En Algérie, la « concession » du président Bouteflika sur les retraites ne satisfait pas
En Algérie, la « concession » du président Bouteflika sur les retraites ne satisfait pas
Par Zahra Chenaoui (contributrice Le Monde Afrique, Alger)
La loi contestée sur la réforme des départs anticipés a été amendée sur demande de la présidence, à cinq mois des législatives.
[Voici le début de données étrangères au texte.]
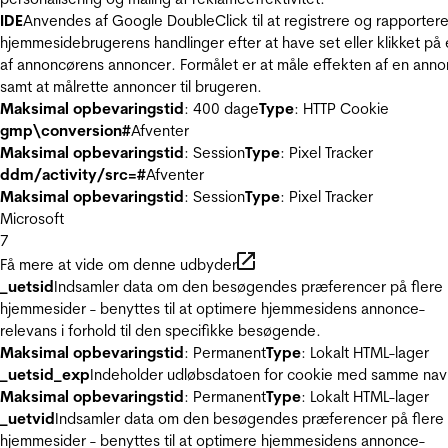
IDE
Anvendes af Google DoubleClick til at registrere og rapporter
hjemmesidebrugerens handlinger efter at have set eller klikket på
af annoncørens annoncer. Formålet er at måle effekten af en ann
samt at målrette annoncer til brugeren.
Maksimal opbevaringstid
: 400 dage
Type
: HTTP Cookie
gmp\conversion#
Afventer
Maksimal opbevaringstid
: Session
Type
: Pixel Tracker
ddm/activity/src=#
Afventer
Maksimal opbevaringstid
: Session
Type
: Pixel Tracker
Microsoft
7
Få mere at vide om denne udbyder
_uetsid
Indsamler data om den besøgendes præferencer på flere
hjemmesider - benyttes til at optimere hjemmesidens annonce-
relevans i forhold til den specifikke besøgende.
Maksimal opbevaringstid
: Permanent
Type
: Lokalt HTML-lager
_uetsid_exp
Indeholder udløbsdatoen for cookie med samme nav
Maksimal opbevaringstid
: Permanent
Type
: Lokalt HTML-lager
_uetvid
Indsamler data om den besøgendes præferencer på flere
hjemmesider - benyttes til at optimere hjemmesidens annonce-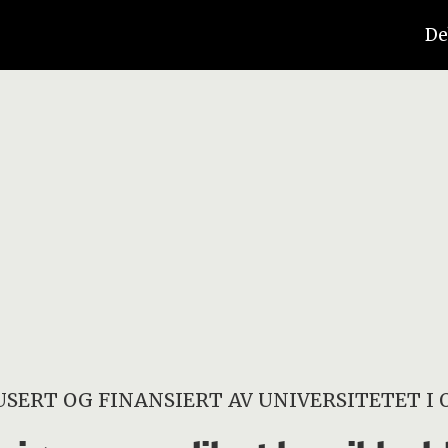
De
SERT OG FINANSIERT AV
UNIVERSITETET I 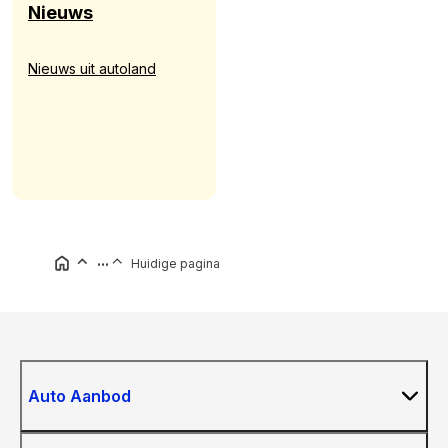
Nieuws
Nieuws uit autoland
...
Huidige pagina
Auto Aanbod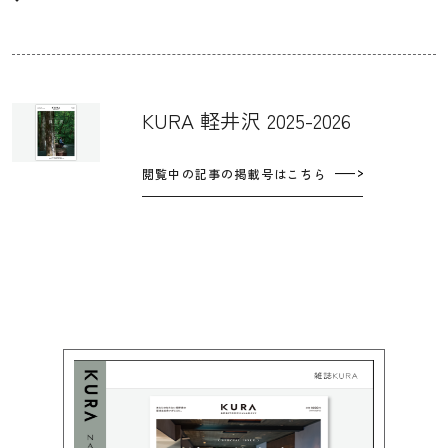
KURA 軽井沢 2025-2026
閲覧中の記事の掲載号はこちら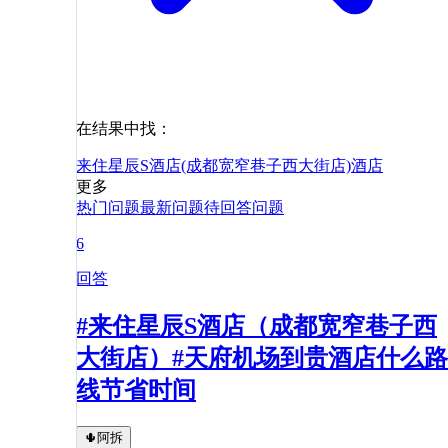
在结果中找：
来住星辰S酒店(成都宽窄巷子西大街店)
酒店
更多
热门问题
最新问题
待回答问题
6
回答
#来住星辰S酒店（成都宽窄巷子西
大街店）#天府机场到贵酒店什么路
线节省时间
🌵阿拆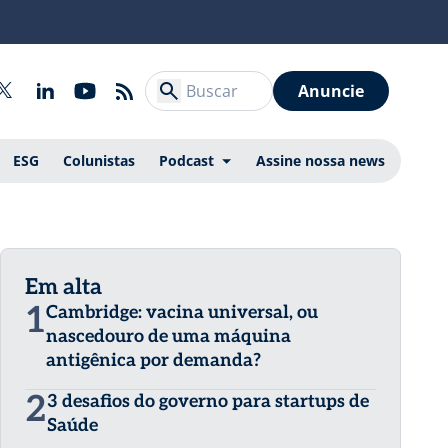
Anuncie
ESG
Colunistas
Podcast
Assine nossa news
Em alta
1
Cambridge: vacina universal, ou
nascedouro de uma máquina
antigênica por demanda?
2
3 desafios do governo para startups de
Saúde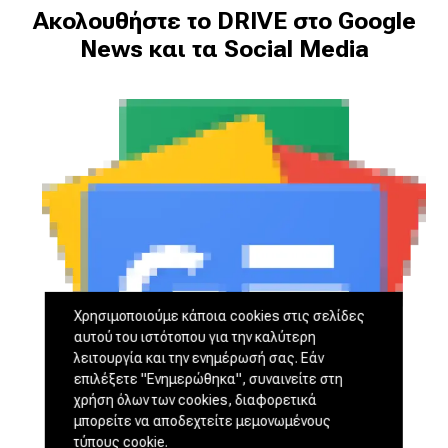
Ακολουθήστε το DRIVE στο Google
News και τα Social Media
Χρησιμοποιούμε κάποια cookies στις σελίδες
αυτού του ιστότοπου για την καλύτερη
λειτουργία και την ενημέρωσή σας. Εάν
επιλέξετε "Ενημερώθηκα", συναινείτε στη
χρήση όλων των cookies, διαφορετικά
μπορείτε να αποδεχτείτε μεμονωμένους
τύπους cookie.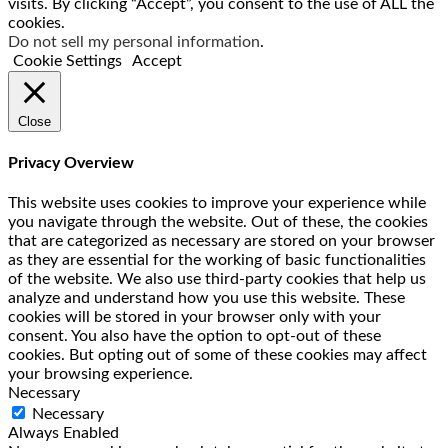
visits. By clicking “Accept”, you consent to the use of ALL the
cookies.
Do not sell my personal information
.
Cookie Settings
Accept
Close
Privacy Overview
This website uses cookies to improve your experience while
you navigate through the website. Out of these, the cookies
that are categorized as necessary are stored on your browser
as they are essential for the working of basic functionalities
of the website. We also use third-party cookies that help us
analyze and understand how you use this website. These
cookies will be stored in your browser only with your
consent. You also have the option to opt-out of these
cookies. But opting out of some of these cookies may affect
your browsing experience.
Necessary
Necessary
Always Enabled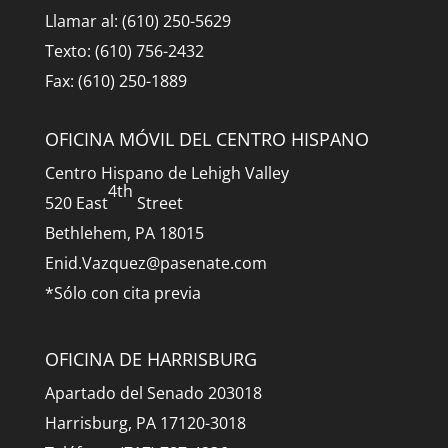
Llamar al: (610) 250-5629
Texto: (610) 756-2432
Fax: (610) 250-1889
OFICINA MÓVIL DEL CENTRO HISPANO
Centro Hispano de Lehigh Valley
4th
520 East
Street
Bethlehem, PA 18015
Enid.Vazquez@pasenate.com
*Sólo con cita previa
OFICINA DE HARRISBURG
Apartado del Senado 203018
Harrisburg, PA 17120-3018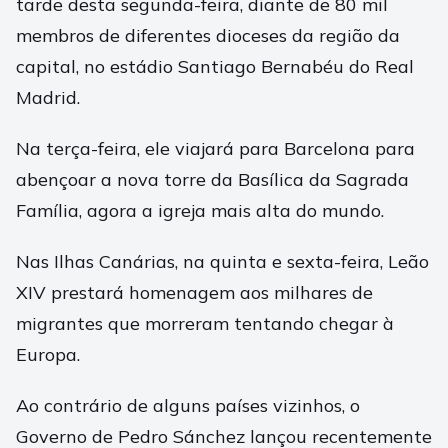
tarde desta segunda-feira, diante de 80 mil
membros de diferentes dioceses da região da
capital, no estádio Santiago Bernabéu do Real
Madrid.
Na terça-feira, ele viajará para Barcelona para
abençoar a nova torre da Basílica da Sagrada
Família, agora a igreja mais alta do mundo.
Nas Ilhas Canárias, na quinta e sexta-feira, Leão
XIV prestará homenagem aos milhares de
migrantes que morreram tentando chegar à
Europa.
Ao contrário de alguns países vizinhos, o
Governo de Pedro Sánchez lançou recentemente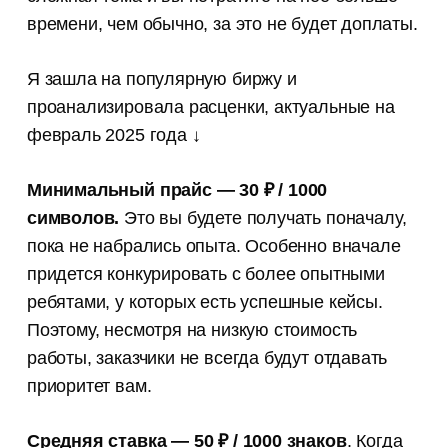
времени, чем обычно, за это не будет доплаты.
Я зашла на популярную биржу и
проанализировала расценки, актуальные на
февраль 2025 года ↓
Минимальный прайс — 30 ₽ / 1000
символов.
Это вы будете получать поначалу,
пока не набрались опыта. Особенно вначале
придется конкурировать с более опытными
ребятами, у которых есть успешные кейсы.
Поэтому, несмотря на низкую стоимость
работы, заказчики не всегда будут отдавать
приоритет вам.
Средняя ставка — 50 ₽
/ 1000 знаков
. Когда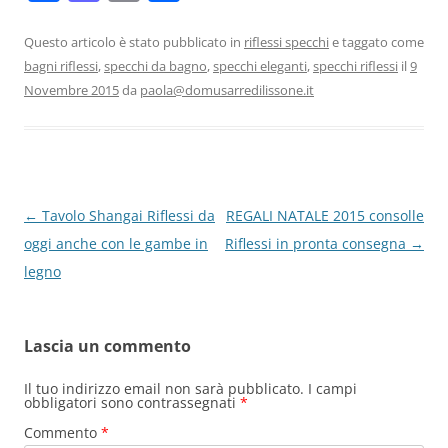
a
a
m
o
c
st
ai
n
Questo articolo è stato pubblicato in
riflessi specchi
e taggato come
bagni riflessi
,
specchi da bagno
,
specchi eleganti
,
specchi riflessi
il
9
e
o
l
di
Novembre 2015
da
paola@domusarredilissone.it
b
d
vi
o
o
di
o
n
k
Navigazione
←
Tavolo Shangai Riflessi da
REGALI NATALE 2015 consolle
articolo
oggi anche con le gambe in
Riflessi in pronta consegna
→
legno
Lascia un commento
Il tuo indirizzo email non sarà pubblicato.
I campi
obbligatori sono contrassegnati
*
Commento
*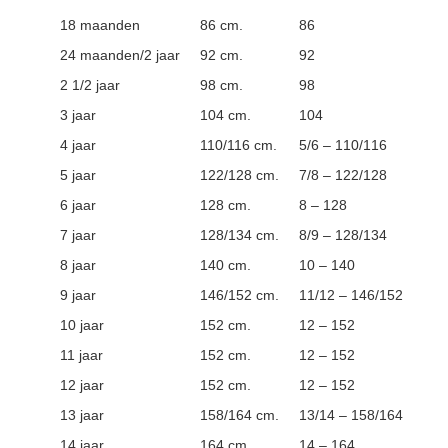
18 maanden
86 cm.
86
24 maanden/2 jaar
92 cm.
92
2 1/2 jaar
98 cm.
98
3 jaar
104 cm.
104
4 jaar
110/116 cm.
5/6 – 110/116
5 jaar
122/128 cm.
7/8 – 122/128
6 jaar
128 cm.
8 – 128
7 jaar
128/134 cm.
8/9 – 128/134
8 jaar
140 cm.
10 – 140
9 jaar
146/152 cm.
11/12 – 146/152
10 jaar
152 cm.
12 – 152
11 jaar
152 cm.
12 – 152
12 jaar
152 cm.
12 – 152
13 jaar
158/164 cm.
13/14 – 158/164
14 jaar
164 cm.
14 – 164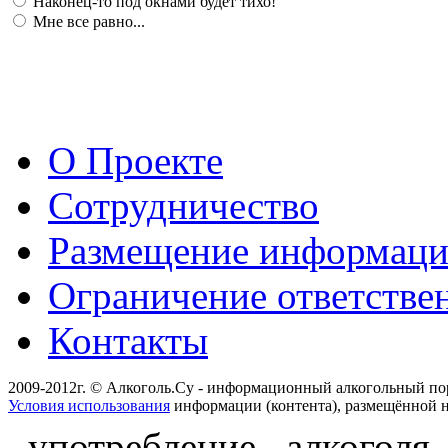
Наконец-то под окнами будет тихо!
Мне все равно...
О Проекте
Сотрудничество
Размещение информац
Ограничение ответстве
Контакты
2009-2012г. © Алкоголь.Су - информационный алкогольный по
Условия использования
информации (контента), размещённой н
употребление алкоголя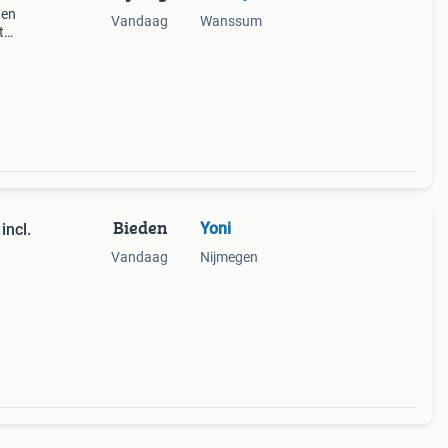
 en
Vandaag
Wanssum
t
ssen.
ar.
Bieden
Yoni
incl.
Vandaag
Nijmegen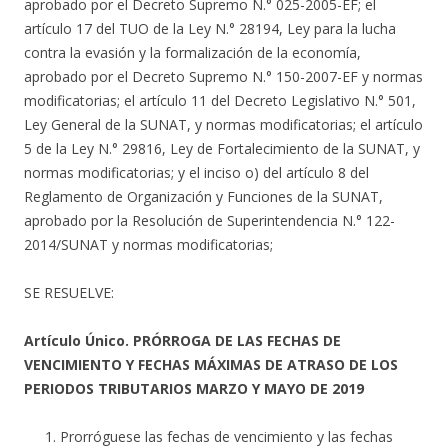
aprobado por el Decreto Supremo N.° 025-2005-EF; el
artículo 17 del TUO de la Ley N.° 28194, Ley para la lucha
contra la evasión y la formalización de la economía,
aprobado por el Decreto Supremo N.° 150-2007-EF y normas
modificatorias; el artículo 11 del Decreto Legislativo N.° 501,
Ley General de la SUNAT, y normas modificatorias; el artículo
5 de la Ley N.° 29816, Ley de Fortalecimiento de la SUNAT, y
normas modificatorias; y el inciso o) del artículo 8 del
Reglamento de Organización y Funciones de la SUNAT,
aprobado por la Resolución de Superintendencia N.° 122-
2014/SUNAT y normas modificatorias;
SE RESUELVE:
Artículo Único. PRÓRROGA DE LAS FECHAS DE
VENCIMIENTO Y FECHAS MÁXIMAS DE ATRASO DE LOS
PERIODOS TRIBUTARIOS MARZO Y MAYO DE 2019
Prorróguese las fechas de vencimiento y las fechas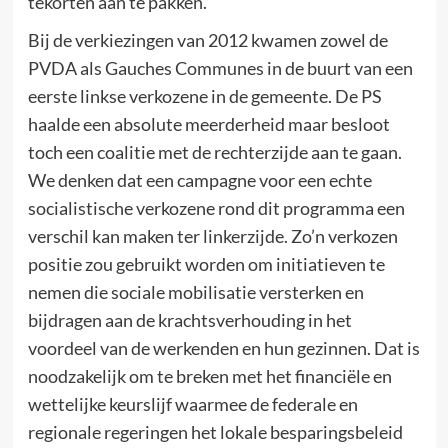
tekorten aan te pakken.
Bij de verkiezingen van 2012 kwamen zowel de
PVDA als Gauches Communes in de buurt van een
eerste linkse verkozene in de gemeente. De PS
haalde een absolute meerderheid maar besloot
toch een coalitie met de rechterzijde aan te gaan.
We denken dat een campagne voor een echte
socialistische verkozene rond dit programma een
verschil kan maken ter linkerzijde. Zo’n verkozen
positie zou gebruikt worden om initiatieven te
nemen die sociale mobilisatie versterken en
bijdragen aan de krachtsverhouding in het
voordeel van de werkenden en hun gezinnen. Dat is
noodzakelijk om te breken met het financiële en
wettelijke keurslijf waarmee de federale en
regionale regeringen het lokale besparingsbeleid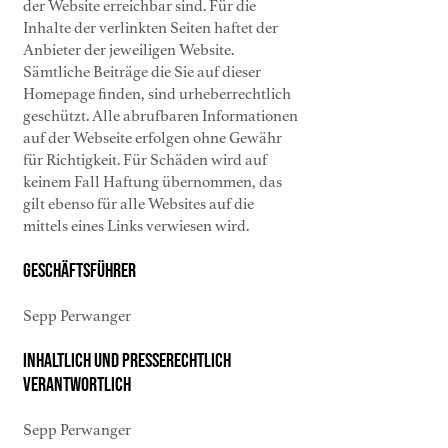
der Website erreichbar sind. Für die
Inhalte der verlinkten Seiten haftet der
Anbieter der jeweiligen Website.
Sämtliche Beiträge die Sie auf dieser
Homepage finden, sind urheberrechtlich
geschützt. Alle abrufbaren Informationen
auf der Webseite erfolgen ohne Gewähr
für Richtigkeit. Für Schäden wird auf
keinem Fall Haftung übernommen, das
gilt ebenso für alle Websites auf die
mittels eines Links verwiesen wird.
Geschäftsfü
hrer
Sepp Perwanger
Inhaltlich und presserechtlich
verantwortlich
Sepp Perwanger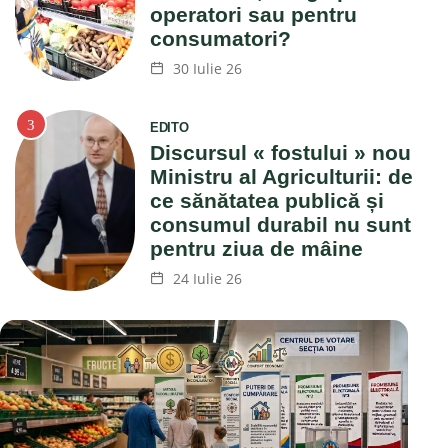
operatori sau pentru
consumatori?
30 Iulie 26
EDITO
Discursul « fostului » nou
Ministru al Agriculturii: de
ce sănătatea publică și
consumul durabil nu sunt
pentru ziua de mâine
24 Iulie 26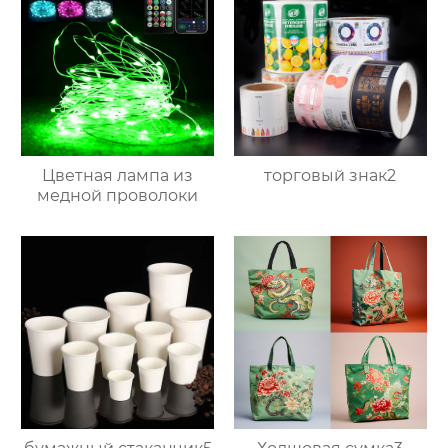
Цветная лампа из
торговый знак2
медной проволоки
A l’origine d’un vaste mouvement social ces derniers mois, la loi sur la réforme des retraites, qui rend impossible tout versement de pension à taux plein pour les travailleurs de moins de 60 ans, a été adoptée mercredi 30 novembre par le Parlement algérien. Le ministre du travail, Mohamed Al-Ghazi, a cependant annoncé qu’un amendement avait été introduit dans le texte, sur décision du président Abdelaziz Bouteflika, afin d’autoriser le départ en retraite des travailleurs ayant atteint les trente-deux années de cotisation et l’âge de 58 ans en 2017. Une concession qui ne satisfait toutefois pas les syndicats.
Confrontées à la chute des prix du pétrole qui plombe les comptes publics, les autorités algériennes avaient annoncé en juin leur intention de mettre fin au départ à la retraite sans condition d’âge (à partir de trente-deux années cotisées). Mais, depuis le 17 octobre, plusieurs syndicats autonomes ont organisé des grèves dans la fonction publique. Dimanche, une manifestation a été réprimée dans la capitale. Surtout, au cours des derniers mois, des milliers de fonctionnaires ont demandé à prendre leur retraite anticipée avant l’entrée en vigueur de la nouvelle loi.
« Geste électoraliste »
« L’intervention du président est liée à la pression du mouvement social, estime Idir Achour, membre du Conseil des lycées d’Algérie. Ce petit recul est positif mais insuffisant. Cela nous encourage à continuer la lutte. » La contestation contre la réforme des retraites a principalement été organisée par les syndicats autonomes, même si des sections locales de l’Union générale des travailleurs (UGTA), le syndicat officiel, ont dénoncé un projet de loi « injuste ». Aujourd’hui, ces syndicats appellent à poursuivre la mobilisation. « Selon nos calculs, l’amendement ne va concerner que 1 % des travailleurs algériens. Cela ne fait que reculer l’application de deux ans. C’est un geste à but électoraliste, avant les législatives [d’avril 2017] », déclare Nabil Ferguenis, porte-parole du Syndicat national autonome des personnels de l’administration publique (Snapap), ajoutant : « Il ne faut pas oublier que nous dénonçons également la loi de finances 2017 et la modification du Code du travail. Les travailleurs vont continuer à manifester. »
Nouredine Bouderba, ancien dirigeant syndical, refuse, lui, d’évoquer un « recul » du gouvernement : « Nous ne sommes pas en possession du texte qui a été voté. L’annonce du ministre du travail n’est pour le moment qu’un amendement verbal qui pose question. Par exemple : que va-t-il se passer pour les femmes qui avaient le droit de partir à la retraite à 55 ans ? » Le Parti des travailleurs (PT) estime, lui, que la loi, même amendée, aura des conséquences « néfastes » sur les salariés. Le député FFS (Front des forces socialistes), Chafaa Bouaïche, s’est opposé au projet de loi, car « son contenu n’a pas été examiné par la commission et les syndicats autonomes n’ont pas été associés au débat ». Pour le ministre du travail, la nouvelle loi permet de « renforcer le principe de solidarité intergénérationnelle », alors qu’il manque cette année 200 milliards de dinars (1,7 milliard d’euros) pour payer la totalité des pensions de retraite.